貧村に私生児として生まれながら、大統領夫人にまで昇りつめ、33才の若さで他界したEva Peron。闇の部分も多いその生涯、20世紀半ばの保守的カトリック社会を背景に考えると、彼女の人生が破天荒なものであったことは想像に難くありません。
墓守は猫が担当。迷路のように入り組んだ墓地には日陰も多く、猫たちにとって快適な生活空間なのでしょう。区画ごとに縄張り/担当区域が決められている様子、争いの気配はなく、ただただ平和な時間を体現してくれています。
1580年、それまで一時廃れていたブエノスアイレスの街が再建された際、その基点となった場所が、五月広場という名で市の中心部に残されています。奥にみえるピンク色の建物は大統領府です。
下町、Retiro地区の一角に立つ時計台。1912年、イギリス移民が、アルゼンチンへの忠誠と両国の友好を願って建てたものです。
後にそのイギリスと戦争をすることになったのは皮肉なものですが、今ではすっかりここ、サンマルティン広場の名物となっている様子。鐘楼からは鐘の音が鳴り響き、最上階のテラスからは下町を一望にできます。
街のいたるところには公園が設けられ、背の高い街路樹が通りに涼やかな陰を投げかけています。一際目立つのがこちら、紫の花を結ぶJacaranda(ハカランダ)。
夏の訪れを彩るこの花。その梢の下には何とも言えない芳香が漂って、心地よい演出を加えてくれます。
人口300万、南米を代表する近代都市ブエノスアイレスは、夏空の下、活気に溢れていました。
近代的なビル群の谷間には洒落たデパ−トやカフェが並び、路上の花売りやアコ−ディオン弾きも異国の旅情を演出してくれます。ショッピングモ−ルはクリスマス商戦たけなわ。アイスクリ−ム片手に歩いていると、あれこれと声をかけられ、チラシを手渡されます。
『なんか楽しい!』 特に晩秋のドイツから出かけた今回の僕らには、この青空が、この垢抜けた空気と賑わいが、眩しいばかり!
タクシ−で20分ほど離れた所にある、レコレ−タ墓地。日本ではお盆や命日を除いて墓地にでかける習慣はありませんが、海外では墓地が公園の役割も兼ね、散歩する人をよく目にします。
この墓地はアルゼンチン社会の特権階級、成功者のみが眠ることを許された場所。精緻に造られた霊廟のひとつひとつが、この地で得た富と権威、そして抗うことできないヨ−ロッパへの郷愁を表現しているように思われます。

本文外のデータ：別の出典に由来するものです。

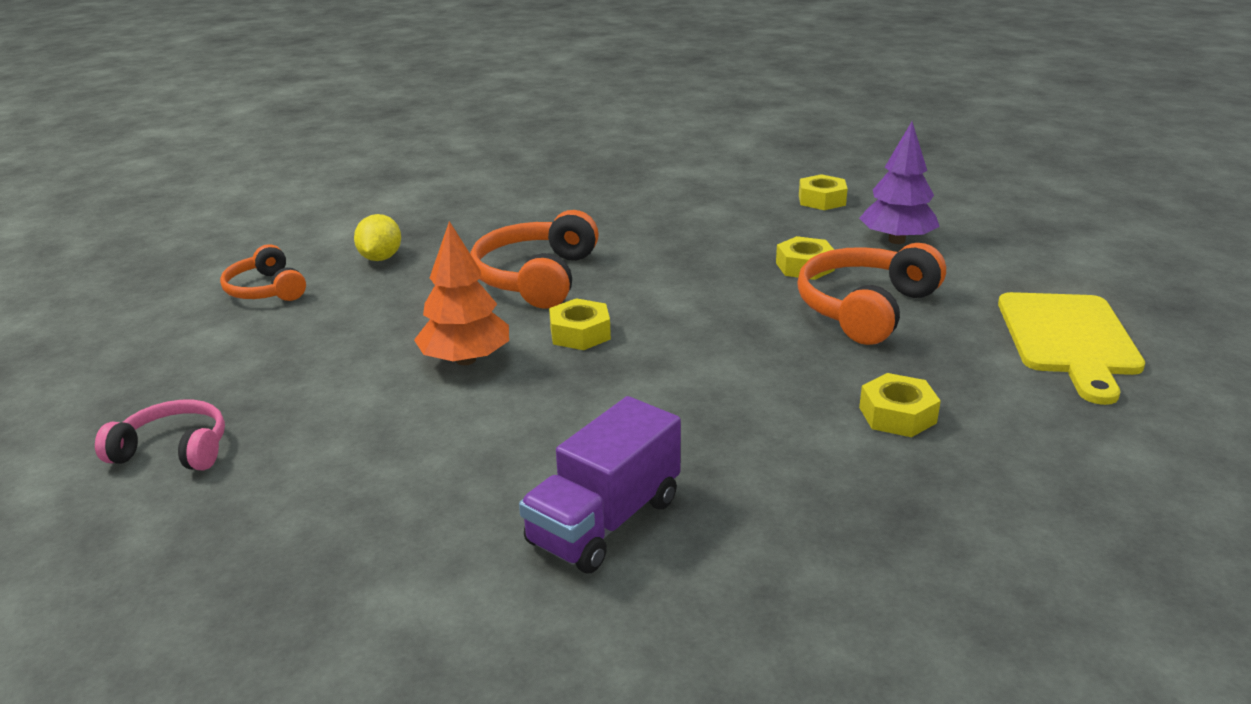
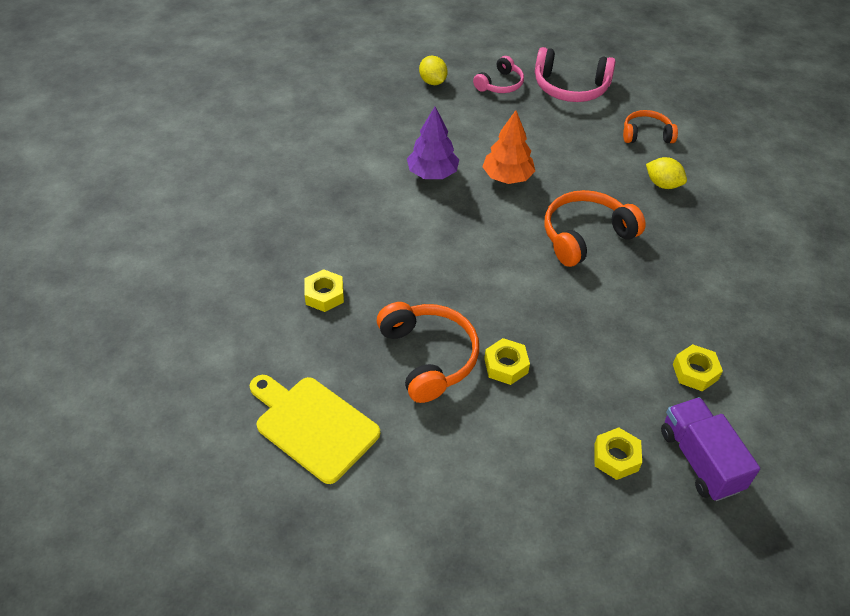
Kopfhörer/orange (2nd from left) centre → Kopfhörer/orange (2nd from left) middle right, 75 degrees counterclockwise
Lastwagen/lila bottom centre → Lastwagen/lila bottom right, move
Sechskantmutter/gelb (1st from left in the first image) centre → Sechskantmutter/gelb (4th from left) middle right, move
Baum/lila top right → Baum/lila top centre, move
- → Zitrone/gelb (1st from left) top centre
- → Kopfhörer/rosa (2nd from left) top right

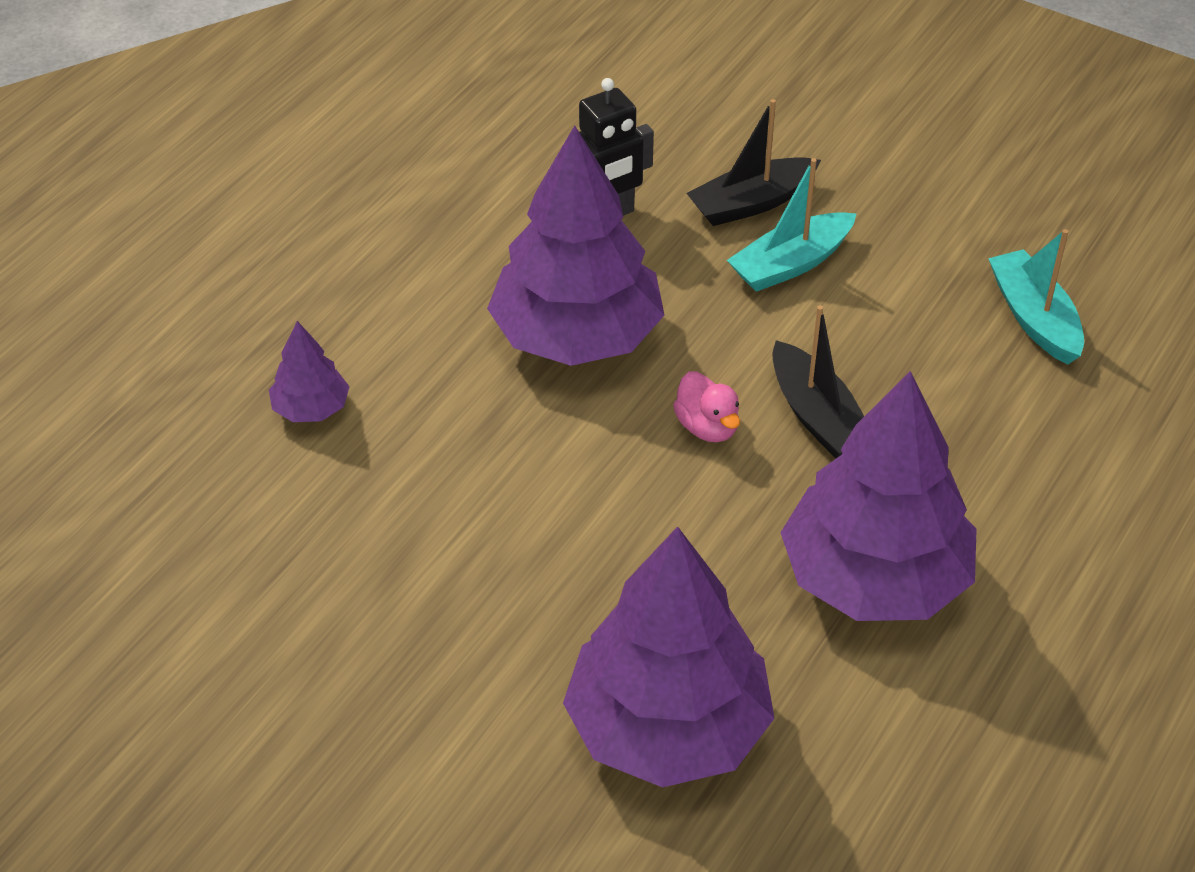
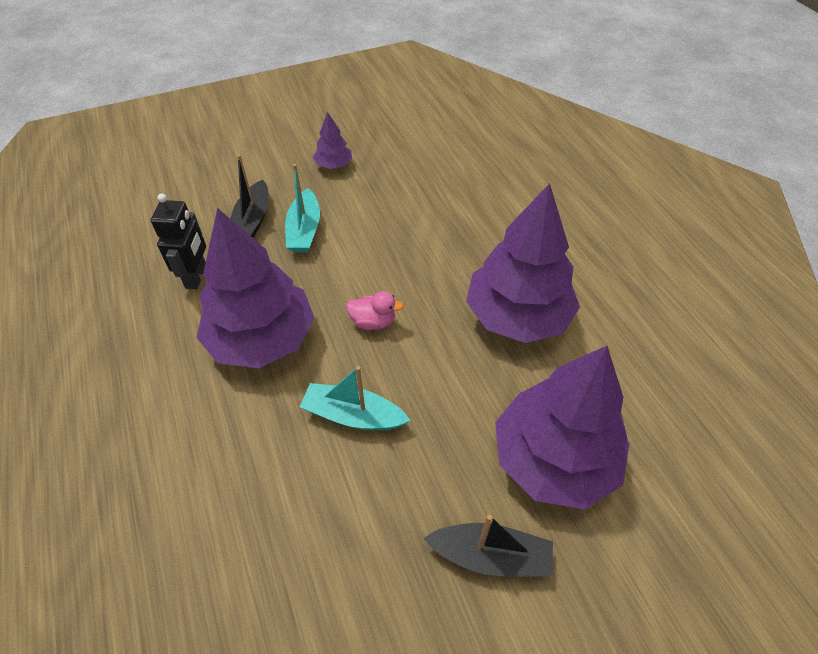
Baum/lila (1st from left in the first image) middle left → Baum/lila (2nd from left) top centre, move
Boot/schwarz (2nd from left) middle right → Boot/schwarz (2nd from left) bottom centre, move
Boot/türkis (2nd from left) middle right → Boot/türkis (2nd from left) centre, move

ちょっとした広場に何となく立っている巨大な木を見つけました。どうみても100年や200年の若木とは思えないのですが、脇に神社が併設されているわけでも、立て札に詳しい説明があるわけでもありません。周りには柵もなく、通りかかる人達は根を椅子がわりに休んでいきます。いい風景です。